**DESCRIPTION OF THE TASK:**
Set down each of the records below exactly as it reads. No pictures go into the copy.

**MATERIAL FOR THIS EXERCISE:**
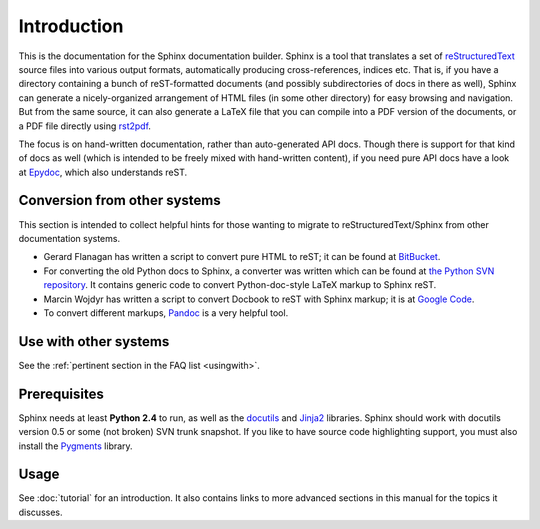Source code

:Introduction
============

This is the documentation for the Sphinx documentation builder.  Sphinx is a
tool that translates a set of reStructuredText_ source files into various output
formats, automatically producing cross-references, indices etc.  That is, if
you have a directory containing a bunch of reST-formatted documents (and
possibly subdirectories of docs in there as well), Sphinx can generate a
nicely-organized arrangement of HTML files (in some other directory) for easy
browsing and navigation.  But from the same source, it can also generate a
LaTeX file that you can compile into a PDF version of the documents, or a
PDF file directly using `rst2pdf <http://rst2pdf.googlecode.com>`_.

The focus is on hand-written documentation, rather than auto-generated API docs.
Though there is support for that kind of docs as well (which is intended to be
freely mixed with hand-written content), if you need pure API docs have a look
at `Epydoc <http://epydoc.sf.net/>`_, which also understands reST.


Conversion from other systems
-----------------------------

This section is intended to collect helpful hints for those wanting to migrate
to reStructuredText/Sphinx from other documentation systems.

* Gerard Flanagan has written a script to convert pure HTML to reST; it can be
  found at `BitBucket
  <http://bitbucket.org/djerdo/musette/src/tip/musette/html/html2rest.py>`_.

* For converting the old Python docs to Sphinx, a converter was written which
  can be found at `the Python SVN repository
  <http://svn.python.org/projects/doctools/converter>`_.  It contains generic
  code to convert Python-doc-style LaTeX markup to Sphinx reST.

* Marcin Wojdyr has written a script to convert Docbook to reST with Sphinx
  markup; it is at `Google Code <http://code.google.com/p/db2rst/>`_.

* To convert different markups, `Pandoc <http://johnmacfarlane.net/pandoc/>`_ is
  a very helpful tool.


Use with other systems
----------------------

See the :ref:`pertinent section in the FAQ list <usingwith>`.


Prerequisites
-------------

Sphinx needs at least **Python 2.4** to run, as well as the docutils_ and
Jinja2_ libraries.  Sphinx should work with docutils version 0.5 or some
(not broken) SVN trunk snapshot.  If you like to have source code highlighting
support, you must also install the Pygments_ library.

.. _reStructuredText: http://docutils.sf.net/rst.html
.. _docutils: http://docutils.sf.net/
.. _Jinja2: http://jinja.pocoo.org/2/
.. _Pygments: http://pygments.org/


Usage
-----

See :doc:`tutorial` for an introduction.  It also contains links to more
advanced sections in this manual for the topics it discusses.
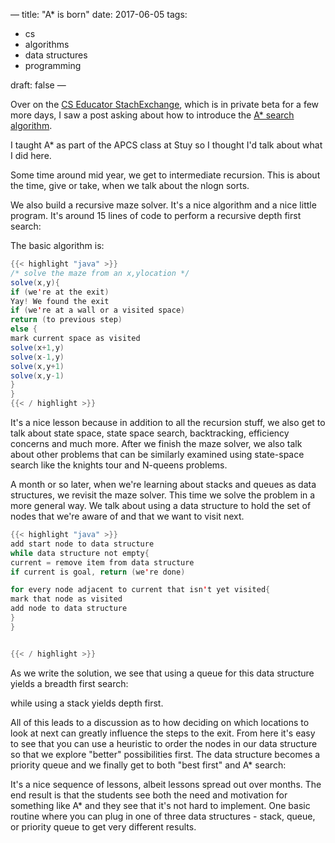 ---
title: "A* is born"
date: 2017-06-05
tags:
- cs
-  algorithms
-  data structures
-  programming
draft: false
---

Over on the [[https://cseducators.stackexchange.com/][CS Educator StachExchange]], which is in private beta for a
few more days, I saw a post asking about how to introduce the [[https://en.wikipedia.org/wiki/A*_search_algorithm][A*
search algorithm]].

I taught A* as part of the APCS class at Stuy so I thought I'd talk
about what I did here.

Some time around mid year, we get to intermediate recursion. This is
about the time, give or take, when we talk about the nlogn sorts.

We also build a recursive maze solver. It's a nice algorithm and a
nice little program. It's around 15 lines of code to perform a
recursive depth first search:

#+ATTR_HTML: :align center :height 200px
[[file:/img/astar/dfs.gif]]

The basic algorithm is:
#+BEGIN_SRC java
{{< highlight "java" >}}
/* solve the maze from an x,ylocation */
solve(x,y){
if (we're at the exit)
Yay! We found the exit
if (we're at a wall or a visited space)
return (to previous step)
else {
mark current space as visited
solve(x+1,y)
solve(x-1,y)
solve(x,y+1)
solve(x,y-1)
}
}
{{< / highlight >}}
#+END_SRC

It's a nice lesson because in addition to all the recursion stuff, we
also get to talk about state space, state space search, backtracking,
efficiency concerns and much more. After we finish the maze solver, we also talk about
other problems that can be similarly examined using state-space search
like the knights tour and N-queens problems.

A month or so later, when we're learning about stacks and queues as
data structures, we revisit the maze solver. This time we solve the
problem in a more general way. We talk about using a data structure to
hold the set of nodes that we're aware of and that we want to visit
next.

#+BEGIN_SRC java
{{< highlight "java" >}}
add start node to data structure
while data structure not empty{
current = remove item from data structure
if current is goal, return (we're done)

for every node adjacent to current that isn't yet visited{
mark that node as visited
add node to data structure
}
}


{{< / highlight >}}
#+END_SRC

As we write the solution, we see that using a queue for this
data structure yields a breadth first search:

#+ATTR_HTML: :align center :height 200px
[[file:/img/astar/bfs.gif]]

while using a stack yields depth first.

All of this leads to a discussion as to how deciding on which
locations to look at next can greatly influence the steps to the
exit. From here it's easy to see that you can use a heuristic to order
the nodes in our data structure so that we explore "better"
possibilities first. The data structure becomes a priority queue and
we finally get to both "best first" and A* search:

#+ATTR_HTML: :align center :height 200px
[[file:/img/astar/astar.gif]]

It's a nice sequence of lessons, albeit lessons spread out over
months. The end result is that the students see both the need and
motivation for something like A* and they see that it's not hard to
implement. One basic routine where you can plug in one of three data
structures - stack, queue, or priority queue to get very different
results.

**RESULT OF THE EXERCISE:**
Source code

:Introduction
============

This is the documentation for the Sphinx documentation builder.  Sphinx is a
tool that translates a set of reStructuredText_ source files into various output
formats, automatically producing cross-references, indices etc.  That is, if
you have a directory containing a bunch of reST-formatted documents (and
possibly subdirectories of docs in there as well), Sphinx can generate a
nicely-organized arrangement of HTML files (in some other directory) for easy
browsing and navigation.  But from the same source, it can also generate a
LaTeX file that you can compile into a PDF version of the documents, or a
PDF file directly using `rst2pdf <http://rst2pdf.googlecode.com>`_.

The focus is on hand-written documentation, rather than auto-generated API docs.
Though there is support for that kind of docs as well (which is intended to be
freely mixed with hand-written content), if you need pure API docs have a look
at `Epydoc <http://epydoc.sf.net/>`_, which also understands reST.


Conversion from other systems
-----------------------------

This section is intended to collect helpful hints for those wanting to migrate
to reStructuredText/Sphinx from other documentation systems.

* Gerard Flanagan has written a script to convert pure HTML to reST; it can be
  found at `BitBucket
  <http://bitbucket.org/djerdo/musette/src/tip/musette/html/html2rest.py>`_.

* For converting the old Python docs to Sphinx, a converter was written which
  can be found at `the Python SVN repository
  <http://svn.python.org/projects/doctools/converter>`_.  It contains generic
  code to convert Python-doc-style LaTeX markup to Sphinx reST.

* Marcin Wojdyr has written a script to convert Docbook to reST with Sphinx
  markup; it is at `Google Code <http://code.google.com/p/db2rst/>`_.

* To convert different markups, `Pandoc <http://johnmacfarlane.net/pandoc/>`_ is
  a very helpful tool.


Use with other systems
----------------------

See the :ref:`pertinent section in the FAQ list <usingwith>`.


Prerequisites
-------------

Sphinx needs at least **Python 2.4** to run, as well as the docutils_ and
Jinja2_ libraries.  Sphinx should work with docutils version 0.5 or some
(not broken) SVN trunk snapshot.  If you like to have source code highlighting
support, you must also install the Pygments_ library.

.. _reStructuredText: http://docutils.sf.net/rst.html
.. _docutils: http://docutils.sf.net/
.. _Jinja2: http://jinja.pocoo.org/2/
.. _Pygments: http://pygments.org/


Usage
-----

See :doc:`tutorial` for an introduction.  It also contains links to more
advanced sections in this manual for the topics it discusses.
 ---
title: "A* is born"
date: 2017-06-05
tags:
- cs
-  algorithms
-  data structures
-  programming
draft: false
---

Over on the [[https://cseducators.stackexchange.com/][CS Educator StachExchange]], which is in private beta for a
few more days, I saw a post asking about how to introduce the [[https://en.wikipedia.org/wiki/A*_search_algorithm][A*
search algorithm]].

I taught A* as part of the APCS class at Stuy so I thought I'd talk
about what I did here.

Some time around mid year, we get to intermediate recursion. This is
about the time, give or take, when we talk about the nlogn sorts.

We also build a recursive maze solver. It's a nice algorithm and a
nice little program. It's around 15 lines of code to perform a
recursive depth first search:

#+ATTR_HTML: :align center :height 200px
[[file:/img/astar/dfs.gif]]

The basic algorithm is:
#+BEGIN_SRC java
{{< highlight "java" >}}
/* solve the maze from an x,ylocation */
solve(x,y){
if (we're at the exit)
Yay! We found the exit
if (we're at a wall or a visited space)
return (to previous step)
else {
mark current space as visited
solve(x+1,y)
solve(x-1,y)
solve(x,y+1)
solve(x,y-1)
}
}
{{< / highlight >}}
#+END_SRC

It's a nice lesson because in addition to all the recursion stuff, we
also get to talk about state space, state space search, backtracking,
efficiency concerns and much more. After we finish the maze solver, we also talk about
other problems that can be similarly examined using state-space search
like the knights tour and N-queens problems.

A month or so later, when we're learning about stacks and queues as
data structures, we revisit the maze solver. This time we solve the
problem in a more general way. We talk about using a data structure to
hold the set of nodes that we're aware of and that we want to visit
next.

#+BEGIN_SRC java
{{< highlight "java" >}}
add start node to data structure
while data structure not empty{
current = remove item from data structure
if current is goal, return (we're done)

for every node adjacent to current that isn't yet visited{
mark that node as visited
add node to data structure
}
}


{{< / highlight >}}
#+END_SRC

As we write the solution, we see that using a queue for this
data structure yields a breadth first search:

#+ATTR_HTML: :align center :height 200px
[[file:/img/astar/bfs.gif]]

while using a stack yields depth first.

All of this leads to a discussion as to how deciding on which
locations to look at next can greatly influence the steps to the
exit. From here it's easy to see that you can use a heuristic to order
the nodes in our data structure so that we explore "better"
possibilities first. The data structure becomes a priority queue and
we finally get to both "best first" and A* search:

#+ATTR_HTML: :align center :height 200px
[[file:/img/astar/astar.gif]]

It's a nice sequence of lessons, albeit lessons spread out over
months. The end result is that the students see both the need and
motivation for something like A* and they see that it's not hard to
implement. One basic routine where you can plug in one of three data
structures - stack, queue, or priority queue to get very different
results.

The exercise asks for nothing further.